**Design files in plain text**
******************************
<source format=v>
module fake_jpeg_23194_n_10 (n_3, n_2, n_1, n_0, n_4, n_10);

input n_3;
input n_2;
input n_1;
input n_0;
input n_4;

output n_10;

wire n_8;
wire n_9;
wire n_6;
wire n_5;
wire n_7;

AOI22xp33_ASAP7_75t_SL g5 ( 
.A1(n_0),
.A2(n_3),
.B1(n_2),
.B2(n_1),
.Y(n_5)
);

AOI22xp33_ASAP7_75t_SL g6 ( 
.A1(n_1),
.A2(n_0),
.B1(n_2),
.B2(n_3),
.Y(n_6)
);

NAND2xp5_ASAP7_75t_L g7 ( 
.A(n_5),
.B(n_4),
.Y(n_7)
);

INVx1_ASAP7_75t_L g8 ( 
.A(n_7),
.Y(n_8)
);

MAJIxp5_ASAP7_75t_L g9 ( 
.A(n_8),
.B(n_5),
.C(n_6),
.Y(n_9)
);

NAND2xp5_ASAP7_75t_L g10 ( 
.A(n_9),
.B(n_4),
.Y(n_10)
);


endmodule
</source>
******************************
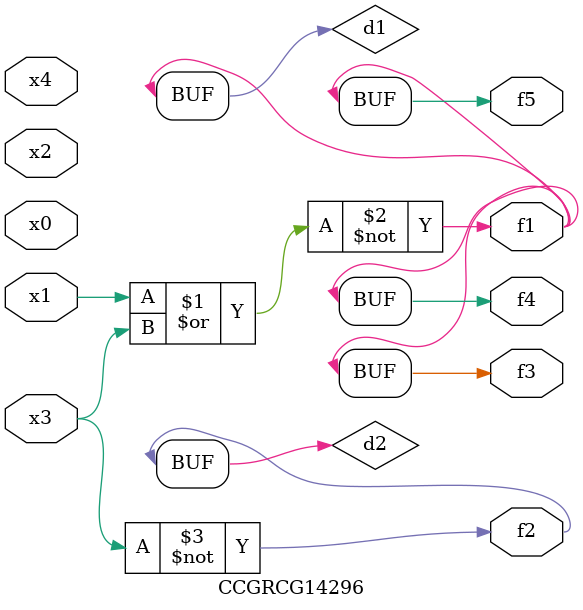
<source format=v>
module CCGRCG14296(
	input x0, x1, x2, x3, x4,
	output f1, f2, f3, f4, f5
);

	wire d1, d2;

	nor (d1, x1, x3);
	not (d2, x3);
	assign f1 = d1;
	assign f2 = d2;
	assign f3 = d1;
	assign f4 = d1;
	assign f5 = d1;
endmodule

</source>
******************************
**Goal of the exercise**
Wherever the word "wire" appears in the entries above, copy that line.

**Completed task**
wire n_8;
wire n_9;
wire n_6;
wire n_5;
wire n_7;
	wire d1, d2;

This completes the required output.